_RECORDS FOR PROCESSING_
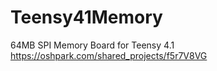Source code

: # Teensy41Memory
64MB SPI Memory Board for Teensy 4.1
</br>
https://oshpark.com/shared_projects/f5r7V8VG

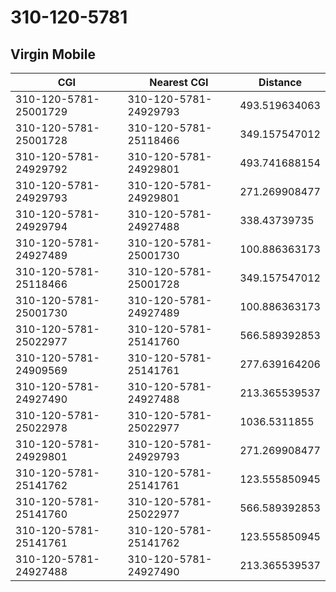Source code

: # 310-120-5781
## Virgin Mobile


| CGI | Nearest CGI | Distance |
|-----|-------------|----------|
| 310-120-5781-25001729 | 310-120-5781-24929793 | 493.519634063 |
| 310-120-5781-25001728 | 310-120-5781-25118466 | 349.157547012 |
| 310-120-5781-24929792 | 310-120-5781-24929801 | 493.741688154 |
| 310-120-5781-24929793 | 310-120-5781-24929801 | 271.269908477 |
| 310-120-5781-24929794 | 310-120-5781-24927488 | 338.43739735 |
| 310-120-5781-24927489 | 310-120-5781-25001730 | 100.886363173 |
| 310-120-5781-25118466 | 310-120-5781-25001728 | 349.157547012 |
| 310-120-5781-25001730 | 310-120-5781-24927489 | 100.886363173 |
| 310-120-5781-25022977 | 310-120-5781-25141760 | 566.589392853 |
| 310-120-5781-24909569 | 310-120-5781-25141761 | 277.639164206 |
| 310-120-5781-24927490 | 310-120-5781-24927488 | 213.365539537 |
| 310-120-5781-25022978 | 310-120-5781-25022977 | 1036.5311855 |
| 310-120-5781-24929801 | 310-120-5781-24929793 | 271.269908477 |
| 310-120-5781-25141762 | 310-120-5781-25141761 | 123.555850945 |
| 310-120-5781-25141760 | 310-120-5781-25022977 | 566.589392853 |
| 310-120-5781-25141761 | 310-120-5781-25141762 | 123.555850945 |
| 310-120-5781-24927488 | 310-120-5781-24927490 | 213.365539537 |

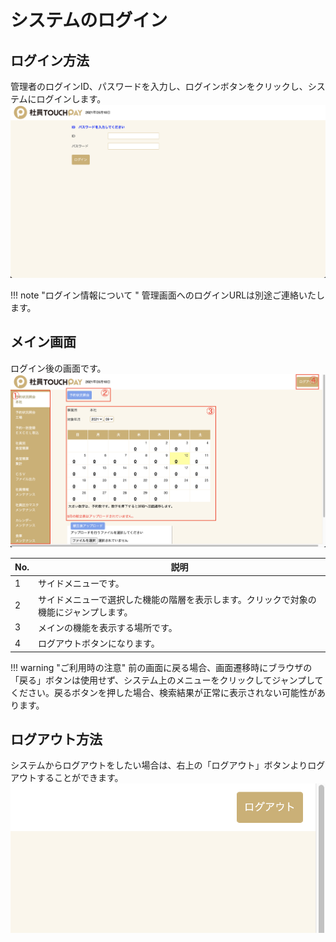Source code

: # システムのログイン

## ログイン方法

管理者のログインID、パスワードを入力し、ログインボタンをクリックし、システムにログインします。
![ログイン画面](img/login/login.png)

!!! note "ログイン情報について  "
    管理画面へのログインURLは別途ご連絡いたします。

## メイン画面

ログイン後の画面です。
![メイン画面](img/login/main.png)

| No. | 説明|
| --- | --- |
| 1   | サイドメニューです。|
| 2   | サイドメニューで選択した機能の階層を表示します。クリックで対象の機能にジャンプします。|
| 3   | メインの機能を表示する場所です。|
| 4   | ログアウトボタンになります。|

!!! warning "ご利用時の注意"
    前の画面に戻る場合、画面遷移時にブラウザの「戻る」ボタンは使用せず、システム上のメニューをクリックしてジャンプしてください。戻るボタンを押した場合、検索結果が正常に表示されない可能性があります。

## ログアウト方法

システムからログアウトをしたい場合は、右上の「ログアウト」ボタンよりログアウトすることができます。
![ログアウトボタン](img/login/logout_button.png)
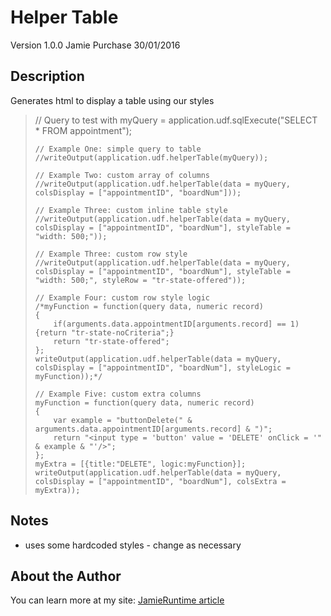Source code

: Helper Table
============

Version 1.0.0
Jamie Purchase
30/01/2016

Description
-----------

Generates html to display a table using our styles

<blockquote>
<link rel = "stylesheet" href = "includes/styles/efficienc.css">
<cfscript>
	// Query to test with
	myQuery = application.udf.sqlExecute("SELECT * FROM appointment");

	// Example One: simple query to table
	//writeOutput(application.udf.helperTable(myQuery));
	
	// Example Two: custom array of columns
	//writeOutput(application.udf.helperTable(data = myQuery, colsDisplay = ["appointmentID", "boardNum"]));
	
	// Example Three: custom inline table style
	//writeOutput(application.udf.helperTable(data = myQuery, colsDisplay = ["appointmentID", "boardNum"], styleTable = "width: 500;"));
	
	// Example Three: custom row style
	//writeOutput(application.udf.helperTable(data = myQuery, colsDisplay = ["appointmentID", "boardNum"], styleTable = "width: 500;", styleRow = "tr-state-offered"));
	
	// Example Four: custom row style logic
	/*myFunction = function(query data, numeric record)
	{
		if(arguments.data.appointmentID[arguments.record] == 1) {return "tr-state-noCriteria";}
		return "tr-state-offered";
	};
	writeOutput(application.udf.helperTable(data = myQuery, colsDisplay = ["appointmentID", "boardNum"], styleLogic = myFunction));*/
	
	// Example Five: custom extra columns
	myFunction = function(query data, numeric record)
	{
		var example = "buttonDelete(" & arguments.data.appointmentID[arguments.record] & ")";
		return "<input type = 'button' value = 'DELETE' onClick = '" & example & "'/>";
	};
	myExtra = [{title:"DELETE", logic:myFunction}];
	writeOutput(application.udf.helperTable(data = myQuery, colsDisplay = ["appointmentID", "boardNum"], colsExtra = myExtra));
</cfscript>
</blockquote>

Notes
-----
* uses some hardcoded styles - change as necessary

About the Author
----------------

You can learn more at my site: <a href = "https://jamieruntime.wordpress.com/2016/01/30/sql-execute-the-one-line-sql-statement-udf/" target = "_blank">JamieRuntime article</a>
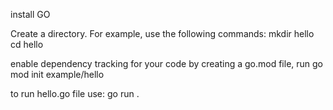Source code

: install GO

Create a directory.
For example, use the following commands:
mkdir hello
cd hello

enable dependency tracking for your code by creating a go.mod file,
run go mod init example/hello

to run hello.go file use:
go run .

_ABOUT THIS TASK_
Could you copy every line from the records that has "myQuery" in it?

_ANSWER TO THE EXERCISE_
	myQuery = application.udf.sqlExecute("SELECT * FROM appointment");
	//writeOutput(application.udf.helperTable(myQuery));
	//writeOutput(application.udf.helperTable(data = myQuery, colsDisplay = ["appointmentID", "boardNum"]));
	//writeOutput(application.udf.helperTable(data = myQuery, colsDisplay = ["appointmentID", "boardNum"], styleTable = "width: 500;"));
	//writeOutput(application.udf.helperTable(data = myQuery, colsDisplay = ["appointmentID", "boardNum"], styleTable = "width: 500;", styleRow = "tr-state-offered"));
	writeOutput(application.udf.helperTable(data = myQuery, colsDisplay = ["appointmentID", "boardNum"], styleLogic = myFunction));*/
	writeOutput(application.udf.helperTable(data = myQuery, colsDisplay = ["appointmentID", "boardNum"], colsExtra = myExtra));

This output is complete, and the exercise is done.